━━━ RECORDED DATA ━━━
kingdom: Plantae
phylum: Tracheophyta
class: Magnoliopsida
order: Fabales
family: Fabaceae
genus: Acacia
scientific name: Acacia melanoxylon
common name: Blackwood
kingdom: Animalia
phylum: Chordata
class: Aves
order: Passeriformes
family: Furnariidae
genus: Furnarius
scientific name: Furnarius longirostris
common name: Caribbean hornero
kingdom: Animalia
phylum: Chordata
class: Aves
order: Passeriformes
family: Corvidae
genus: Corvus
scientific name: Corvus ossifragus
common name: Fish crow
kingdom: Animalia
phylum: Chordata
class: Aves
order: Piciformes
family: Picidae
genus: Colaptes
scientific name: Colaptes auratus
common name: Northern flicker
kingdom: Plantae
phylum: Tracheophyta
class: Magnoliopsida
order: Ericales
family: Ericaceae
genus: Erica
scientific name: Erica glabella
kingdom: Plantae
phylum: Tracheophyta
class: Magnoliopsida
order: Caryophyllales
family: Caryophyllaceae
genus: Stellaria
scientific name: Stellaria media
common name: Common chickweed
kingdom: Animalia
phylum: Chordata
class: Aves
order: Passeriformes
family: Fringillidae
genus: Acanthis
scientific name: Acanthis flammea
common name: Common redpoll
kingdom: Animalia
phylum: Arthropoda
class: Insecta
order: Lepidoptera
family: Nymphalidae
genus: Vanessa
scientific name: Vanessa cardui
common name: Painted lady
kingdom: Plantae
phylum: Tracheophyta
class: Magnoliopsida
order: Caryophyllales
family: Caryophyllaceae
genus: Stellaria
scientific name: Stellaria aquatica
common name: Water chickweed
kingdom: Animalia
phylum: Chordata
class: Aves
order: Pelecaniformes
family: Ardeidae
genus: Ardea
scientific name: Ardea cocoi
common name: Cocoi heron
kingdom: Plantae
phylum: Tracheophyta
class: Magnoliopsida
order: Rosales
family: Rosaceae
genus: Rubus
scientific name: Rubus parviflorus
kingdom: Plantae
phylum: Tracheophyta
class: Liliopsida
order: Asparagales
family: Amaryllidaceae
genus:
━━━
= WHAT IS BEING ASKED =
Rewrite every line of the listing, changing "scientific name" to "species" each time it appears and leaving everything else the same.

= WRITTEN ANSWER =
kingdom: Plantae
phylum: Tracheophyta
class: Magnoliopsida
order: Fabales
family: Fabaceae
genus: Acacia
species: Acacia melanoxylon
common name: Blackwood
kingdom: Animalia
phylum: Chordata
class: Aves
order: Passeriformes
family: Furnariidae
genus: Furnarius
species: Furnarius longirostris
common name: Caribbean hornero
kingdom: Animalia
phylum: Chordata
class: Aves
order: Passeriformes
family: Corvidae
genus: Corvus
species: Corvus ossifragus
common name: Fish crow
kingdom: Animalia
phylum: Chordata
class: Aves
order: Piciformes
family: Picidae
genus: Colaptes
species: Colaptes auratus
common name: Northern flicker
kingdom: Plantae
phylum: Tracheophyta
class: Magnoliopsida
order: Ericales
family: Ericaceae
genus: Erica
species: Erica glabella
kingdom: Plantae
phylum: Tracheophyta
class: Magnoliopsida
order: Caryophyllales
family: Caryophyllaceae
genus: Stellaria
species: Stellaria media
common name: Common chickweed
kingdom: Animalia
phylum: Chordata
class: Aves
order: Passeriformes
family: Fringillidae
genus: Acanthis
species: Acanthis flammea
common name: Common redpoll
kingdom: Animalia
phylum: Arthropoda
class: Insecta
order: Lepidoptera
family: Nymphalidae
genus: Vanessa
species: Vanessa cardui
common name: Painted lady
kingdom: Plantae
phylum: Tracheophyta
class: Magnoliopsida
order: Caryophyllales
family: Caryophyllaceae
genus: Stellaria
species: Stellaria aquatica
common name: Water chickweed
kingdom: Animalia
phylum: Chordata
class: Aves
order: Pelecaniformes
family: Ardeidae
genus: Ardea
species: Ardea cocoi
common name: Cocoi heron
kingdom: Plantae
phylum: Tracheophyta
class: Magnoliopsida
order: Rosales
family: Rosaceae
genus: Rubus
species: Rubus parviflorus
kingdom: Plantae
phylum: Tracheophyta
class: Liliopsida
order: Asparagales
family: Amaryllidaceae
genus:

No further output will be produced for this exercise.